REPO_DIR="$proj_root" "$proj_root/nerfactor/trainvali_run.sh" "$gpus" --config='nerf.ini' --config_override="n_rays_per_step=$n_rays_per_step,data_root=$data_root,imh=$imh,near=$near,far=$far,lr=$lr,outroot=$outroot,viewer_prefix=$viewer_prefix"
# Optionally, render the test trajectory with the trained NeRF, only can use 1 gpu
gpus='3'
scene='pinecone'
imh='512'
near='0.1'
far='2'
proj_root='/lyy/nerfactor/nerfactor_b'
n_rays_per_step='1024'
outroot="$proj_root/output/train/${scene}_nerf${imh}rays${n_rays_per_step}n${near}f${far}"
lr='5e-4'
ckpt="$outroot/lr$lr/checkpoints/ckpt-2"
REPO_DIR="$proj_root" "$proj_root/nerfactor/nerf_test_run.sh" "$gpus" --ckpt="$ckpt"
## Check the quality of this NeRF geometry by inspecting the visualization HTML for the alpha and normal maps.

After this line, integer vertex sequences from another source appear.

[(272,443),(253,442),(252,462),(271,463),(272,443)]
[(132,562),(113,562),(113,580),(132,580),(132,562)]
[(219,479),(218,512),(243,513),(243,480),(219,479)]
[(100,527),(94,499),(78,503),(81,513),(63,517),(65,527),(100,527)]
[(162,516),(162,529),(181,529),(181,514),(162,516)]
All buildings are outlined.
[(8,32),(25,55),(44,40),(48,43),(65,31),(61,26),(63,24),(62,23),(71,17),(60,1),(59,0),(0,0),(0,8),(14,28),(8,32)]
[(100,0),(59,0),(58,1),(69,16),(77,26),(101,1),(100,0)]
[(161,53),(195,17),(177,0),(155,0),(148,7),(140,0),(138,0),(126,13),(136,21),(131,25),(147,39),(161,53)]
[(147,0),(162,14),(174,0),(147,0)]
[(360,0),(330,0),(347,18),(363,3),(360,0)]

You might
## need to re-run this with anothe r learning rate if the estimated NeRF geometry is too off.
##2. Compute geometry buffers for all views by querying the trained NeRF: (single GPU)
scene='pinecone'
gpus='3'
proj_root='/lyy/nerfactor/nerfactor_b'
repo_dir="$proj_root/nerfactor"
viewer_prefix=''
data_root="/lyy/nerfactor/data/nerf_real_360_proc/$scene"
imh='512'
lr='5e-4'
near='0.1'
far='2'
n_rays_per_step='1024'
trained_nerf="$proj_root/output/train/${scene}_nerf${imh}rays${n_rays_per_step}n${near}f${far}/lr${lr}"
occu_thres='0.5'
if [[ "$scene" == pinecone* || "$scene" == scan* ]]; then
# pinecone and DTU scenes
scene_bbox='-0.3,0.3,-0.3,0.3,-0.3,0.3'
elif [[ "$scene" == vasedeck* ]]; then
scene_bbox='-0.2,0.2,-0.4,0.4,-0.5,0.5'
else
# We don't need to bound the synthetic scenes
scene_bbox=''
fi
out_root="$proj_root/output/surf/$scene${imh}rays${n_rays_per_step}"

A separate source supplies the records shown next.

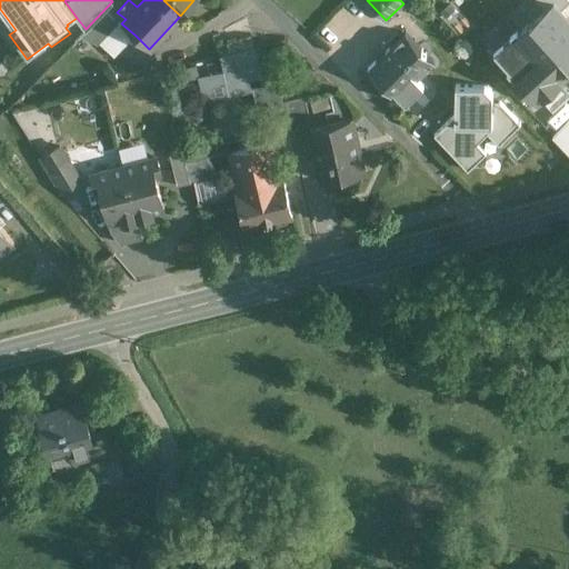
[(568,0),(537,0),(523,12),(541,33),(568,9),(568,0)]
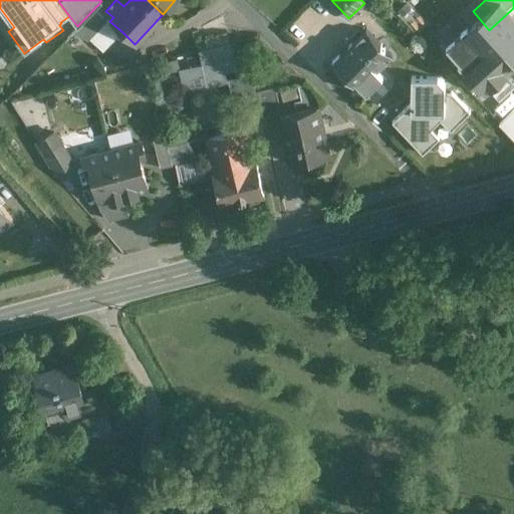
[(107,19),(91,36),(106,50),(122,32),(109,21),(107,19)]
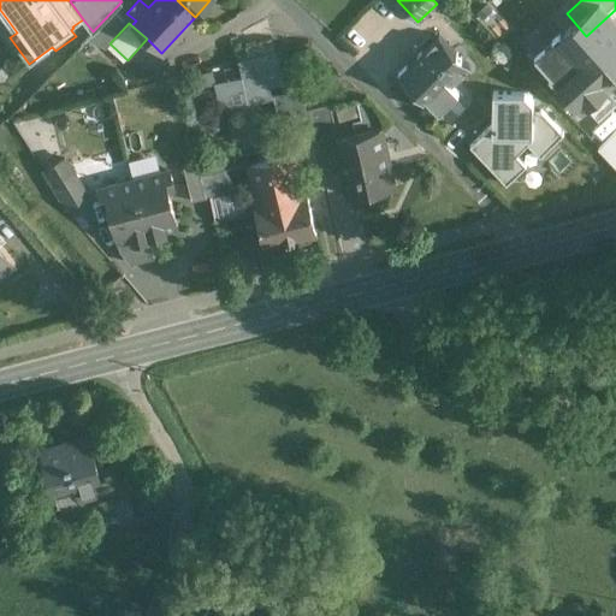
[(271,34),(238,42),(242,58),(276,49),(271,34)]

##bump this up until GPU gets OOM for faster computation
mlp_chunk='375000'
REPO_DIR="$proj_root" "$proj_root/nerfactor/geometry_from_nerf_run.sh" "$gpus" --data_root="$data_root" --trained_nerf="$trained_nerf" --out_root="$out_root" --imh="$imh" --scene_bbox="$scene_bbox" --occu_thres="$occu_thres" --mlp_chunk="$mlp_chunk"
@wangmingyang4 Yes, I think so.
@Osavalon Looks like your arr
is all-zero. You can try looking into how that happened? Sounds like this is another issue, so let me close this one. Please feel free to reopen this (or create a new one if this is a separate issue).